University lecturers warn of ‘enrolment chaos’ in autumn

Federation says staff left in ‘limbo’ over plans for next academic year

The Government must consult with colleges, staff and students in order to avoid  the threat of “enrolment chaos” in the autumn, according to tthe Irish Federation of University Teachers. Photograph: iStock

The Government must consult with colleges, staff and students in order to avoid the threat of “enrolment chaos” in the autumn, according to tthe Irish Federation of University Teachers. Photograph: iStock

 

The Government must begin consulting with colleges, staff and students in order to avoid escalating uncertainty and the threat of “enrolment chaos” in the autumn, the Irish Federation of University Teachers has warmed .

The federation’s general secretary Joan Donegan said students and university teachers are being left in an “ongoing limbo” amid the uncertainty caused by the coronavirus pandemic.

She called for immediate consultations and engagement with the Department of Education to address this.

“We need clear and detailed discussion on a roadmap from Government on issues like when and how colleges will be allowed to reopen, how national restrictions will affect or inhibit class based teaching government [AND]funding guarantees to ensure staffing levels and colleges remain viable,” Ms Donegan said.

“Over 40,000 students hoping to enter third-level and up to 200,000 students already in the system have currently no idea on when and under what conditions colleges will reopen.”

Staggered

Education sources say there are consultations taking place between the Department and representative groups for higher education such as the Irish Universities Association and the Technological Higher Education Association.

Sources familiar with discussion says the new academic year is likely to get underway on a staggered basis in September, with students attending classes on campus on certain days.

First year students are likely to be enrolled as late as November due to delays in holding the Leaving Cert.

However, no official decisions have been made or communicated to the sector yet.

Ms Donegal said a process of consultation is urgently required and there is an increasing risk that many students will opt out of or defer college, especially when added to the impact of job losses and financial uncertainty for their families.

She said “Government silence to date” means there is an “absence of clarity” on the status of thousands of casually employed and part-time contract staff.

Clarity is also being sought around whether universities will receive emergency support and if funding for research will be included.

This, she said, is “causing uncertainty for thousands of researchers and postgraduate students.”

She said that a detailed analysis published by the ESRI at the start of the pandemic warned of the need for “clarity and certainty about timelines” in dealing with the impact of the public health crisis.

“IFUT is committed to working with the Department of Education, universities, students and all other stakeholders to find and agree solutions to the issues now facing thousands of staff and tens of thousands of young people. The process of discussion and clarification needs to occur without further delay,” she added.

Funds

Meanwhile, the Government has been warned that up to 14,500 fixed term researchers working on major research projects are fast running out of funds.

In many cases, universities and laboratories are using their grant funding to pay researchers while their labs are closed and their projects paused.

Fianna Fáil’s spokesperson on research James Lawless TD said he has written to the Government to warn of an “imminent crisis” in the research sector.

“There are 14,500 fixed term researchers in Ireland, they are the workhorses of the research sector but at the moment they are on shaky ground,” he said.

“They cannot perform their experiments, work in their laboratories or attend their universities and they also are not eligible for the wage subsidy scheme.”

He said universities and laboratories were doing the right thing in keeping these people employed but warned that their funds were depleting.

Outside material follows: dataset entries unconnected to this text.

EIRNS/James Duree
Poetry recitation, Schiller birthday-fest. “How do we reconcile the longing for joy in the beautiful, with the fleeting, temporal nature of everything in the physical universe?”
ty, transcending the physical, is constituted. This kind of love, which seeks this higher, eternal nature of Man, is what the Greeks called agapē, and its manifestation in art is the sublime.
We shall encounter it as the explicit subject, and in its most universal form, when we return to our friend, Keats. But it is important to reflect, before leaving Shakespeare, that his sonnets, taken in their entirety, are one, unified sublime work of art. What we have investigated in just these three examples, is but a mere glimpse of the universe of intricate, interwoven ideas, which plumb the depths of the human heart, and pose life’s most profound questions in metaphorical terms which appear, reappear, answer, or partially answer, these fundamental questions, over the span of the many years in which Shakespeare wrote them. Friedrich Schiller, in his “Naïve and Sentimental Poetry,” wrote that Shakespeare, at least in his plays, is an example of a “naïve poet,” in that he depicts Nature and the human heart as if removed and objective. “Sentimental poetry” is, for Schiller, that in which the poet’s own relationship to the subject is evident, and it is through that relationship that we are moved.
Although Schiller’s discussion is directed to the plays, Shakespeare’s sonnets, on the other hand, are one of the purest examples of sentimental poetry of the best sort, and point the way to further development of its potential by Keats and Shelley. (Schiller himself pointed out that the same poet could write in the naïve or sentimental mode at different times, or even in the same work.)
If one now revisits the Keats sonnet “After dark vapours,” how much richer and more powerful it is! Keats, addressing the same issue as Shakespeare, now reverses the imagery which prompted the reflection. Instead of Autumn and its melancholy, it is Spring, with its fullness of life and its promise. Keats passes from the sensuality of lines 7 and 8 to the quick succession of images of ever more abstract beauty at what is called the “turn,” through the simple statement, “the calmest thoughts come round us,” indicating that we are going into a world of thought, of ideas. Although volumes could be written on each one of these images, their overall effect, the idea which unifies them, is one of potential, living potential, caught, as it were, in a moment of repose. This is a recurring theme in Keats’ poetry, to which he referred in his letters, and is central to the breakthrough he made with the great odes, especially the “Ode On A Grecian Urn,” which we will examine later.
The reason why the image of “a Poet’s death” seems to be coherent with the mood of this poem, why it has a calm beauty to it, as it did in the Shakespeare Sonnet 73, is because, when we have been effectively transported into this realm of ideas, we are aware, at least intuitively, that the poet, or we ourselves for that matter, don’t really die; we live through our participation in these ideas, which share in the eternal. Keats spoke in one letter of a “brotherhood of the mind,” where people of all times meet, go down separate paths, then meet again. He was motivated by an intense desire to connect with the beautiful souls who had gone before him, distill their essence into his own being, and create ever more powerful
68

“The worry is that when the time comes to get moving on projects again the resources simply won’t be there. Projects which have been ongoing for years, some of which are reaching their crescendo are now at risk of being stopped indefinitely,” he said.

Mr Lawless added that countries which invest heavily in research and development and science, such as South Korea and New Zealand, are “punching above their weight” and spending at least 2.5 per cent and more of GNP on research and development

It was not a coincidence that these countries have also done well in the fight against Covid-19.

He called on the Government to consider making the wage subsidy scheme available for fixed term researchers and boost funding for the sector overall.

“In the longer term an ambitious plan must be put in place to fund the sector,” he added.